Named Configurations (lookup table) #
Vector = {question, discipline/objective, topology, binding, unit}.
| Name | Vector | Canonical study object | Signature failure |
|---|---|---|---|
| FIFO scheduler | ordering, FIFO, central-ish, advisory, task | thread-pool executor | HoL blocking; big delays small |
| Priority scheduler | ordering, priority, central, durable, task/pod | k8s PriorityClass + preemption | starvation; inversion; preemption storm |
| Fair-share | ordering, fair-share, central, —, task/class | Linux CFS; WFQ | wrong weights; fair-but-slow; gaming |
| Deadline (EDF) | ordering+admission, deadline, central, —, task | EDF real-time | impossible admits; cascade misses; bad estimates |
| SJF/SRPT | ordering, size-aware, central, —, task | SRPT discipline | large-job starvation; understated costs |
| Token/rate limiter | admission, rate-shape, central or distributed, —, request | token bucket | wrong key; distributed counter skew |
| Concurrency limiter | admission, in-flight cap, local, permit, request | connection pool; Envoy adaptive | permit leak; slots held by long jobs; limit ≠ bottleneck |
| Central placement | placement+admission, pack+spread+locality score, central, durable (optimistic bind), pod | k8s filter/score/bind; Borg | stale view; binding race; fragmentation; scheduler bottleneck |
| Bin-packing | placement, pack objective, central, durable, job/VM | Borg/k8s scoring | hotspot; correlated failure; future big job can’t fit |
| Spread/anti-affinity | placement, spread objective, central, durable, replica set | topology spread constraints | utilization loss; unschedulable replicas; wrong domain model |
| Locality-aware | placement, locality objective, central, advisory→durable, task | MapReduce/Spark locality levels | wait-for-local; hot data hotspot; stale locality |
| Pull/claim | ordering, FIFO-ish, pull, leased, task | SQS visibility timeout; Temporal polling | duplicate execution; lease expiry mid-work; hoarding |
| Work-stealing | placement, load-balance, peer, ephemeral, task | ForkJoin deque | steal overhead; locality loss; victim contention |
| Hash/ring | placement, deterministic, no-decider, durable-by-math, key | Dynamo ring + vnodes | hot key; churn movement; imbalance |
| Lease shard assignment | placement, sticky-balance, coordinator-lease, leased+fenced, shard | Kafka group coordinator | stale owner; double processing; rebalance thrash; checkpoint/owner split |
| Query fragment | placement+ordering, locality+slots, central coordinator, durable, fragment/gang-ish | Trino planning/execution | straggler; skew; coordinator bottleneck; partial-retry pain |
| Traffic/LB | placement, load metric per pick, deterministic or local, advisory, request | Envoy LB policies | stale endpoint; retry storm; bad health signal |
| Reservation | admission, hold-then-commit, central, leased reservation, large unit | capacity/inventory hold | leaked hold; overbooking; stranded capacity |
| Gang | placement+admission, all-or-nothing, central, durable, gang | Volcano/Kueue; HPC batch | partial-allocation deadlock; fragmentation; long waits |
| Waitlist/admission | admission, priority+eligibility, central, —, job/pod | k8s pending-pod queue | starvation; stale promotion; infinite wait |
Vocabulary #
work item candidate set capacity constraint score
priority deadline weight fair share quota
reservation binding lease fence generation preemption
affinity anti-affinity locality fragmentation
permit slot admission promotion
feedback reconcile health straggler skew
Deep Lesson #
Scheduler bugs come from confusing pairs on different axes:
queue order vs scheduling discipline (queue block vs axis 2)

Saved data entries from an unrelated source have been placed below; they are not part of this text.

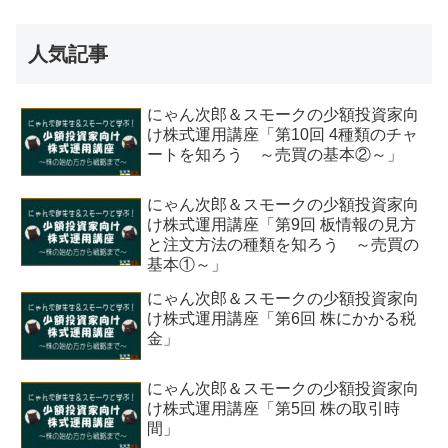
人気記事
にゃん次郎＆スモークの少額投資家向
け株式運用講座「第10回 4種類のチャ
ートを知ろう ～売買の基本②～」
にゃん次郎＆スモークの少額投資家向
け株式運用講座「第9回 板情報の見方
と注文方法の種類を知ろう ～売買の
基本①～」
にゃん次郎＆スモークの少額投資家向
け株式運用講座「第6回 株にかかる税
金」
にゃん次郎＆スモークの少額投資家向
け株式運用講座「第5回 株の取引時
間」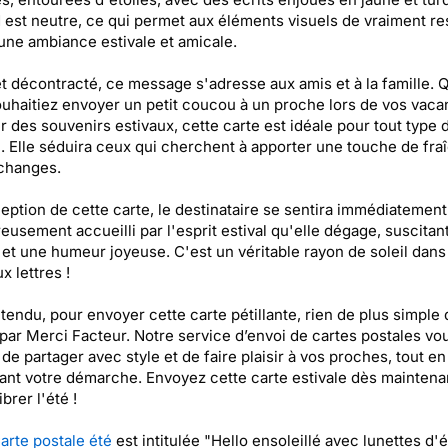
 est neutre, ce qui permet aux éléments visuels de vraiment res
une ambiance estivale et amicale.
et décontracté, ce message s'adresse aux amis et à la famille. 
uhaitiez envoyer un petit coucou à un proche lors de vos vac
r des souvenirs estivaux, cette carte est idéale pour tout type 
n. Elle séduira ceux qui cherchent à apporter une touche de fra
changes.
ception de cette carte, le destinataire se sentira immédiatement
eusement accueilli par l'esprit estival qu'elle dégage, suscitan
 et une humeur joyeuse. C'est un véritable rayon de soleil dans
x lettres !
tendu, pour envoyer cette carte pétillante, rien de plus simple
par Merci Facteur. Notre service d’envoi de cartes postales vo
de partager avec style et de faire plaisir à vos proches, tout en
iant votre démarche. Envoyez cette carte estivale dès maintena
ibrer l'été !
arte postale été
est intitulée "Hello ensoleillé avec lunettes d'é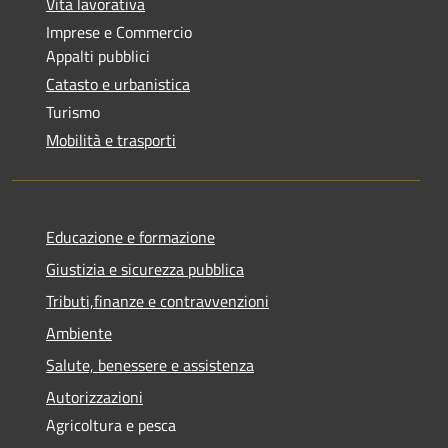
Vita lavorativa
Imprese e Commercio
Appalti pubblici
Catasto e urbanistica
Turismo
Mobilità e trasporti
Educazione e formazione
Giustizia e sicurezza pubblica
Tributi,finanze e contravvenzioni
Ambiente
Salute, benessere e assistenza
Autorizzazioni
Agricoltura e pesca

available capacity vs usable capacity (view vs reality*)
placement vs ownership (axis 4: durable vs leased/fenced)
admission vs execution (axis 1: separate questions)
priority vs fairness (two disciplines, two objectives)
local optimum vs global health (axis 3: topology limits the view)
autoscaling vs scheduling (changing capacity vs allocating it)
binding vs materialization (decision artifact vs confirmed effect)
Design procedure: name the scarce resource, walk the five axes, state the binding strength, wire the feedback loop, plan for the dead placement. The named types are recognition shortcuts, not the design space.